These two weeks, guys. They were the weeks to end all weeks (remind me during Easter that I said this, and I can laugh about it then). I've been through 9 days of classes and received all my assignments for the semester .... over 1400 pages to read, 60+ pages to write, and multiple presentations to give. Yoikes.
But somewhere between all the assignments and to-do lists, I have learned so much about myself during these first two weeks of school.
I've learned the importance of my household sisters, and what a blessing it is to flop down on the floor with them to ask "how are you?" and end up talking for 2 hours.
I've learned (again) that I am capable of leadership and that it's ok for me to accept that.
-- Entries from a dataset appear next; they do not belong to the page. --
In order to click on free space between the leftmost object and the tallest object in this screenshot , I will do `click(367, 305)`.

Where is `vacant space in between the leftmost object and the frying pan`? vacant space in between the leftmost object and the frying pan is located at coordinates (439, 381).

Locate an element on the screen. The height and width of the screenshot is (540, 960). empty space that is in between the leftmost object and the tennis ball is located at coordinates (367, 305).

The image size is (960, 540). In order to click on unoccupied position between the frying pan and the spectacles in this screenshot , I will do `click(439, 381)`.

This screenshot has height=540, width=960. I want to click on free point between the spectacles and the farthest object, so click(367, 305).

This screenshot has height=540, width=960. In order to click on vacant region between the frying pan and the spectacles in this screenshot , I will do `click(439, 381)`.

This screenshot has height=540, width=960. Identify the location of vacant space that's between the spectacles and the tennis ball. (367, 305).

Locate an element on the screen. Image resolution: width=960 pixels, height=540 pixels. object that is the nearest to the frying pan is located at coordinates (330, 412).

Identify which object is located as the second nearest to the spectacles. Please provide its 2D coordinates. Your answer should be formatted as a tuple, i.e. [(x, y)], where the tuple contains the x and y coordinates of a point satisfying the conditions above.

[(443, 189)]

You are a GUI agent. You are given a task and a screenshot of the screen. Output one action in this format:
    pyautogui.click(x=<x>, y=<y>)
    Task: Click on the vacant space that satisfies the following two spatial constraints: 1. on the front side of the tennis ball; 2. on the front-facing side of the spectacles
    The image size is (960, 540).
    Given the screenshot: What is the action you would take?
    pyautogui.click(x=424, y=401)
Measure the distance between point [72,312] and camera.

I've learned that a supportive thesis advisor is one of the greatest blessings of a senior's year.
I've learned that my school isn't perfect, and that "politics" are so. incredibly. stupid.
I've learned that sometimes, the necessary thing to do is to drive a half hour to Barnes & Noble, just to have extreme introvert time.
I've learned that honesty is always the best policy, and if there's a question of "Do I chance offending him/her and have the conversation?", the answer is usually yes, have the conversation.
I've learned that it's acceptable to not be ok 100% of the time, and that it's alright to tell friends when you're having a rough day. I've learned that sometimes saying something is the hardest thing to do, but sometimes, staying quiet is harder.
I've learned that sometimes, the Lord piles thing upon thing on your plate, just so you'll learn to trust in His ultimate, supreme goodness and plan.
I've learned that the Lord speaks through simplicity and calm, not drama and chaos. That He is interested in me as individual me and not in relation to the millions of other people on the planet. That He desires intimacy with me, through the sufferings that He allows me to endure, not because I've deserved it (because I haven't), but because I am unique, irreplaceable, and His own daughter. And that I cannot compare my journey to sanctity with the journeys of others, because in doing so, I place myself in danger of despair and confusion and drive myself further from the side of the Lord who only wants me to lean against Him in confidence.
Essentially, I can see that I am being shaped through the difficulties of this semester. And while I know that it won't be an easy journey over the next 8 months 'til graduation, I know that it will be a time of grace and love, if only I allow it to be.